The purpose of this master thesis is to study if nonlinearity will have an influence on the
directional wave analysis, when the analysis is based on linear wave theory. Two methods are
considered; a simple method containing a geometrical solution of the wave propagation direction
using the phase difference of the waves, in which only long-crested waves are possible to analyse.
A statistical method with the directional parameters including the mean wave direction and
the spreading when analysing the spectral density using the method containing cross-spectral
analysis and the fitting method of maximum likelihood estimation of directional spectrum in
standard form, which is determined as the Mitsuyasu-type directional spreading function. This
analysis manages both long-crested and short-crested waves.

The analyses are performed for different cases placed in different water depths related to the
Diagram of Le Mehaute, which contain different amount of second order energy when including
this, and the cases similarly have different amount of amplitude dispersion. Furthermore,
different generation methods produce different accuracy of the directional parameters. In this
master thesis both long-crested and short-crested waves are considered. From the analyses of
the waves fields, an impact of the nonlinearity is discovered for the cases including most second
order energy or containing a faster wave celerity than predicted by linear wave theory. The
directional analyses of the wave fields show a correlation between the amount of second order
energy and the errors on the estimated directions.

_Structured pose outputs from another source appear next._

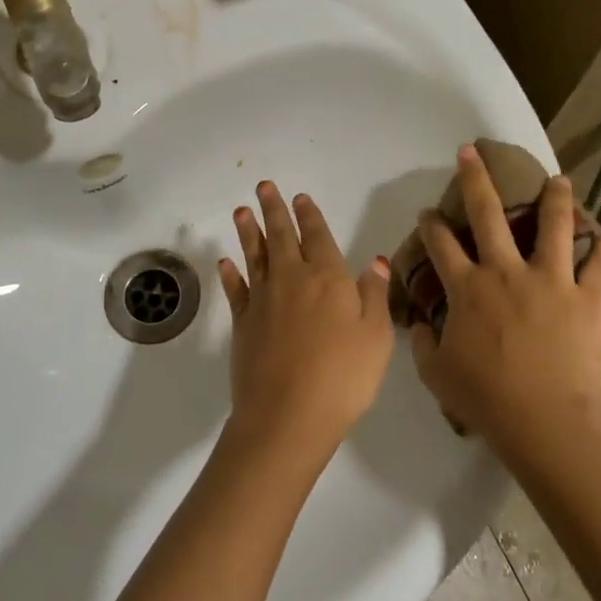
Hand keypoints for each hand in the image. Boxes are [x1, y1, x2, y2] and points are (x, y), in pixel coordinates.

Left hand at [218, 182, 393, 458]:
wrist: (288, 414)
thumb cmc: (343, 376)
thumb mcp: (376, 336)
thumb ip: (375, 295)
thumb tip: (375, 261)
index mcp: (328, 278)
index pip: (318, 236)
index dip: (309, 215)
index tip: (300, 197)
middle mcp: (292, 279)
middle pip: (281, 236)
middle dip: (273, 209)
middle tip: (263, 186)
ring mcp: (263, 300)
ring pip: (254, 255)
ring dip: (248, 231)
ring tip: (241, 210)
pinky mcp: (242, 323)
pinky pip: (235, 290)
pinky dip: (229, 274)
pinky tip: (224, 262)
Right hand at [409, 146, 600, 463]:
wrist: (544, 421)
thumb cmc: (485, 398)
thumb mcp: (435, 374)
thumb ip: (422, 343)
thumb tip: (419, 326)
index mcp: (467, 288)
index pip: (440, 243)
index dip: (430, 223)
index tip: (427, 212)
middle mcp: (506, 271)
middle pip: (486, 213)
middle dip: (475, 177)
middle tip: (472, 152)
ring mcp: (551, 280)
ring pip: (553, 225)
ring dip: (555, 198)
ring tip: (558, 179)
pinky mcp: (588, 298)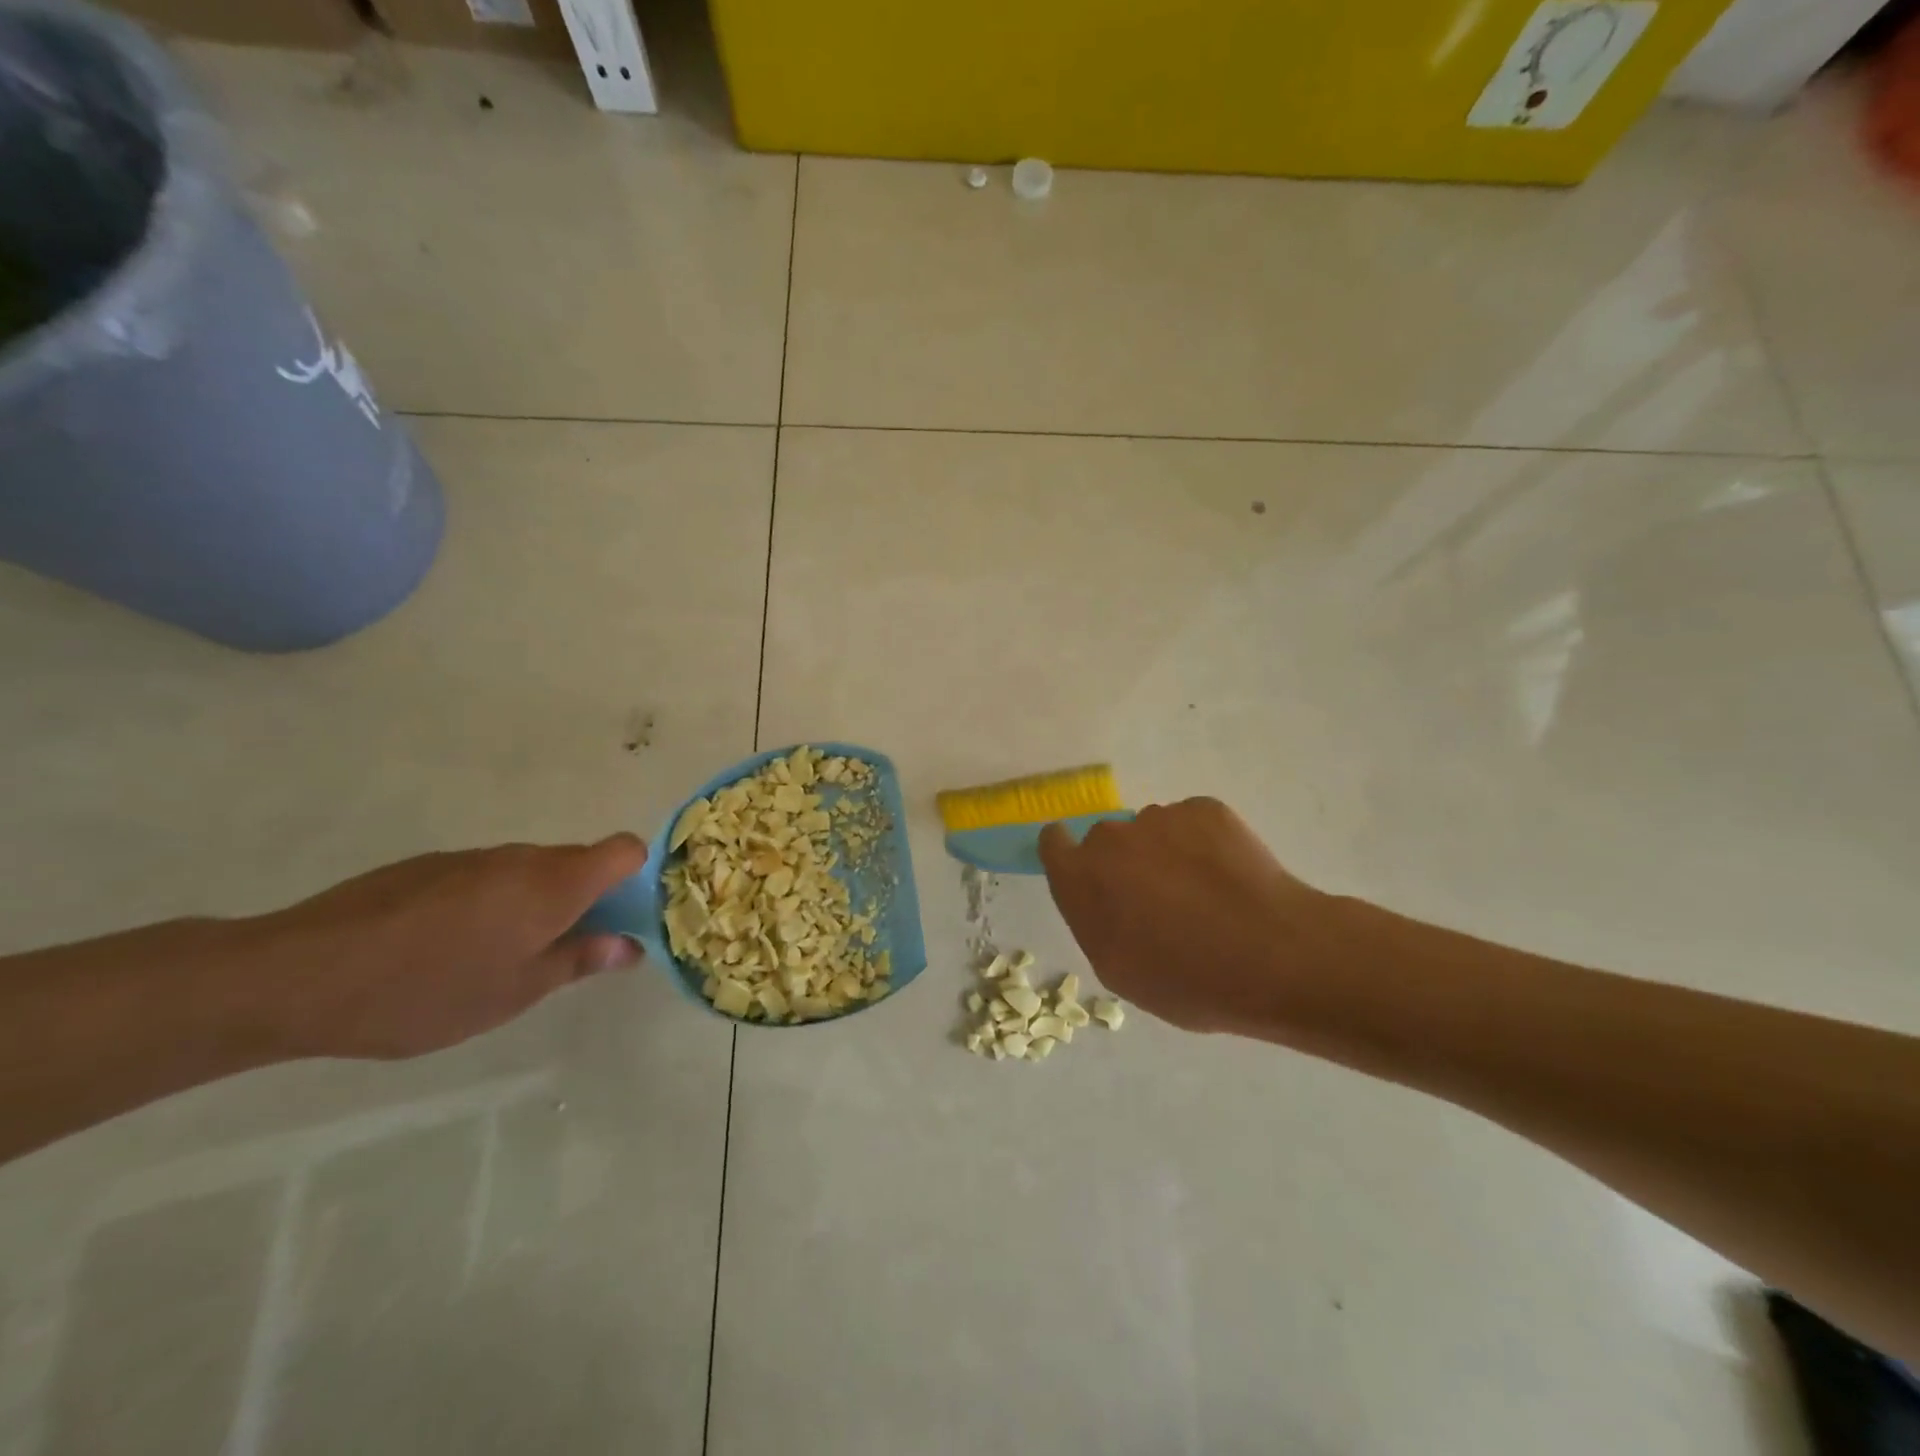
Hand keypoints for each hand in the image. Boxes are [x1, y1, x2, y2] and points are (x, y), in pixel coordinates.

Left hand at [243, 835, 647, 1059]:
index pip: (625, 850)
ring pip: (529, 872)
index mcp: (554, 883)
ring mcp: (471, 859)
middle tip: (562, 954)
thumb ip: (580, 961)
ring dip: (535, 904)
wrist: (299, 975)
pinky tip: (446, 950)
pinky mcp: (428, 867)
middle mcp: (521, 858)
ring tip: (496, 960)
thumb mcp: (516, 991)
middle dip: (585, 900)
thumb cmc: (428, 990)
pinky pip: (486, 878)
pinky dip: (491, 904)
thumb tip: (630, 946)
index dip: (635, 878)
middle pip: (579, 861)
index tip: (621, 920)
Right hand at [1038, 799, 1344, 1034]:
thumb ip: (1093, 920)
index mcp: (1081, 877)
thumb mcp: (1117, 970)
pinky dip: (1202, 843)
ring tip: (1204, 894)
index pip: (1053, 842)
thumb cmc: (1186, 980)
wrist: (1273, 955)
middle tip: (1158, 902)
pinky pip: (1191, 823)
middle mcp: (1111, 837)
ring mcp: (1160, 817)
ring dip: (1164, 853)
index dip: (1069, 858)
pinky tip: (1229, 878)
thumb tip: (1099, 894)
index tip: (1094, 881)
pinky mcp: (1205, 808)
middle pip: (1105, 840)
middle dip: (1123, 863)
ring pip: (1151, 831)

For further investigation of the sensibility of the directional analysis of the waves, other effects
are added including noise, calibration error and missing gauges. These analyses show random
errors related when including noise, more organised errors related to calibration errors depending
on the affected gauge, even larger than if a gauge is missing. This is also placed in context
with both the second order waves and the waves with amplitude dispersion. The worst error is
discovered for Method 1 including second order energy. Overall, Method 1 has a high accuracy
from only three gauges and seems to be a fine estimation of long-crested waves, but is quiet
sensible to second order waves, especially, for cases which do not fulfill the requirement of linear
theory or Stokes second order wave theory. This method is however not implemented in practice.
Method 2 seems more robust but must contain more wave gauges measurements. When using
Method 2, all results show an accuracy within ±5°, except for cases for which the combination of
a relative high wave steepness, shallow water depth and more than 12% of second order energy
compared to first order energy, which results in an inaccurate estimation of the directional
parameters from a directional analysis.